§ Task requirements: Set down all the entries again, word for word.

§ Recorded data:

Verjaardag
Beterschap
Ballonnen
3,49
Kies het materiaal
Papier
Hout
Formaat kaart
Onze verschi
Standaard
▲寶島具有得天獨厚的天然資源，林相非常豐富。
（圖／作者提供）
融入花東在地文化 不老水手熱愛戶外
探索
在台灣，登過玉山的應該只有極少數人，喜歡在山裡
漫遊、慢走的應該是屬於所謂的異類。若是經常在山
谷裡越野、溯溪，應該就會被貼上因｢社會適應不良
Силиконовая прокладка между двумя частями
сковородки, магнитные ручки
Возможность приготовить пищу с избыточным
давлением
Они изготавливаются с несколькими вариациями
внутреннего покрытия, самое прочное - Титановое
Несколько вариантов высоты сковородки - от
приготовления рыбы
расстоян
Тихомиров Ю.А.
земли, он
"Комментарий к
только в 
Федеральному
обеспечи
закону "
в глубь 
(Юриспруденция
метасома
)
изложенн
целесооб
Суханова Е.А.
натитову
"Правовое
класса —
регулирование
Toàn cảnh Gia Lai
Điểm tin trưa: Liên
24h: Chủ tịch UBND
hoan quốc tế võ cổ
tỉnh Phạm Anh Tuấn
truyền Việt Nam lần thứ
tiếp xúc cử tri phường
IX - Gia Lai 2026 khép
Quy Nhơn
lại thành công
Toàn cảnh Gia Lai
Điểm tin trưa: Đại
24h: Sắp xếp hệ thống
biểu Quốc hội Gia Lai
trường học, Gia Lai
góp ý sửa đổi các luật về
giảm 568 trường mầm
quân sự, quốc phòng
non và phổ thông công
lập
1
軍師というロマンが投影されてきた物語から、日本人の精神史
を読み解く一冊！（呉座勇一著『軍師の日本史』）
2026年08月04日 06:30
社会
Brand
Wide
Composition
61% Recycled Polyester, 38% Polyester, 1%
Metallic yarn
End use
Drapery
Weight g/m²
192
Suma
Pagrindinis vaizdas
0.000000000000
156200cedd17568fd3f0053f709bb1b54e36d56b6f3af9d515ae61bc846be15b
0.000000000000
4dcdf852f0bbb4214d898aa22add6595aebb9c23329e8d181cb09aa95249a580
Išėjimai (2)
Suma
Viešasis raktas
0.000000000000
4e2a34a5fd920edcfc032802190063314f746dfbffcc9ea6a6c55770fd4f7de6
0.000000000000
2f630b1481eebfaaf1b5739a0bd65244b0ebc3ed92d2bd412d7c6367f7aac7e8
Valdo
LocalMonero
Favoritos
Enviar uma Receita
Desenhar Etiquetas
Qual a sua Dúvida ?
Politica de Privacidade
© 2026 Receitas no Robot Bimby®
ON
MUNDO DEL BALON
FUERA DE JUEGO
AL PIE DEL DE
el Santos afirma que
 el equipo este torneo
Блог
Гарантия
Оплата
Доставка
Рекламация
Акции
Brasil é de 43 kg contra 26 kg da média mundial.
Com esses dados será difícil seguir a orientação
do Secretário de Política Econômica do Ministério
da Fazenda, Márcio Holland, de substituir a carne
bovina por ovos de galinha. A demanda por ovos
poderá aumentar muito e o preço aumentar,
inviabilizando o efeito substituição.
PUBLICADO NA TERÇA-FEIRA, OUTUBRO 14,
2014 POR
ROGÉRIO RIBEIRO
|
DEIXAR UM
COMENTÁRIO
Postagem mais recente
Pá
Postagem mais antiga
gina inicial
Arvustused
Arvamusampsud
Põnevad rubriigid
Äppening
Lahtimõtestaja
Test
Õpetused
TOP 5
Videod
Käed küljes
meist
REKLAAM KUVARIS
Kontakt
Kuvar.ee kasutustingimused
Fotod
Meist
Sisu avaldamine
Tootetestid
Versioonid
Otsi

§ Task response:
Verjaardag
Beterschap
Ballonnen
3,49
Kies het materiaal
Papier
Hout
Formaat kaart
Onze verschi
Standaard
▲寶島具有得天獨厚的天然資源，林相非常豐富。
（圖／作者提供）
融入花東在地文化 不老水手熱愛戶外
探索
在台灣，登過玉山的應該只有極少數人，喜歡在山裡
漫遊、慢走的應該是屬於所謂的異類。若是經常在山
谷裡越野、溯溪，應該就會被貼上因｢社會適應不良
Силиконовая прокладка между двумя частями
сковородки, магнитные ручки
Возможность приготовить пищу с избыточным
давлением
Они изготавливаются с несколькими вариациями
внутреннего покрытия, самое прочное - Титановое
Несколько вариантов высоты сковородки - от
приготовления рыбы
расстоян
Тихомиров Ю.А.
земли, он
"Комментарий к
только в 
Федеральному
обеспечи
закону "
в глубь 
(Юриспруденция
метасома
)
изложенн
целесооб
Суханова Е.А.
натитову
"Правовое
класса —
регулирование
Toàn cảnh Gia Lai
Điểm tin trưa: Liên
24h: Chủ tịch UBND
hoan quốc tế võ cổ
tỉnh Phạm Anh Tuấn
truyền Việt Nam lần thứ
tiếp xúc cử tri phường
IX - Gia Lai 2026 khép
Quy Nhơn
lại thành công
Toàn cảnh Gia Lai
Điểm tin trưa: Đại
24h: Sắp xếp hệ thống
biểu Quốc hội Gia Lai
trường học, Gia Lai
góp ý sửa đổi các luật về
giảm 568 trường mầm
quân sự, quốc phòng
non và phổ thông công
lập
1
軍師というロマンが投影されてきた物語から、日本人の精神史
を読み解く一冊！（呉座勇一著『軍師の日本史』）
2026年08月04日 06:30
社会
Brand
Wide
Composition
61% Recycled Polyester, 38% Polyester, 1%
Metallic yarn
End use
Drapery
Weight g/m²
192
Suma
Pagrindinis vaizdas
0.000000000000
156200cedd17568fd3f0053f709bb1b54e36d56b6f3af9d515ae61bc846be15b
0.000000000000
4dcdf852f0bbb4214d898aa22add6595aebb9c23329e8d181cb09aa95249a580
Išėjimai (2)
Suma
Viešasis raktas
0.000000000000
4e2a34a5fd920edcfc032802190063314f746dfbffcc9ea6a6c55770fd4f7de6
0.000000000000
2f630b1481eebfaaf1b5739a0bd65244b0ebc3ed92d2bd412d7c6367f7aac7e8
Valdo
LocalMonero
Favoritos
Enviar uma Receita
Desenhar Etiquetas
Qual a sua Dúvida ?
Politica de Privacidade
© 2026 Receitas no Robot Bimby®
ON
MUNDO DEL BALON
FUERA DE JUEGO
AL PIE DEL DE
el Santos afirma que
 el equipo este torneo
Блог
Гарантия
Оплата
Доставка
Рекламация
Акции
Brasil é de 43 kg contra 26 kg da média mundial.
Com esses dados será difícil seguir a orientação
do Secretário de Política Econômica do Ministério
da Fazenda, Márcio Holland, de substituir a carne
bovina por ovos de galinha. A demanda por ovos
poderá aumentar muito e o preço aumentar,
inviabilizando o efeito substituição.
PUBLICADO NA TERÇA-FEIRA, OUTUBRO 14,
2014 POR
ROGÉRIO RIBEIRO
|
DEIXAR UM
COMENTÁRIO
Postagem mais recente
Pá
Postagem mais antiga
gina inicial
Arvustused
Arvamusampsud
Põnevad rubriigid
Äppening
Lahtimõtestaja
Test
Õpetused
TOP 5
Videod
Käed küljes
meist
REKLAAM KUVARIS
Kontakt
Kuvar.ee kasutustingimused
Fotod
Meist
Sisu avaldamine
Tootetestid
Versioonid
Otsi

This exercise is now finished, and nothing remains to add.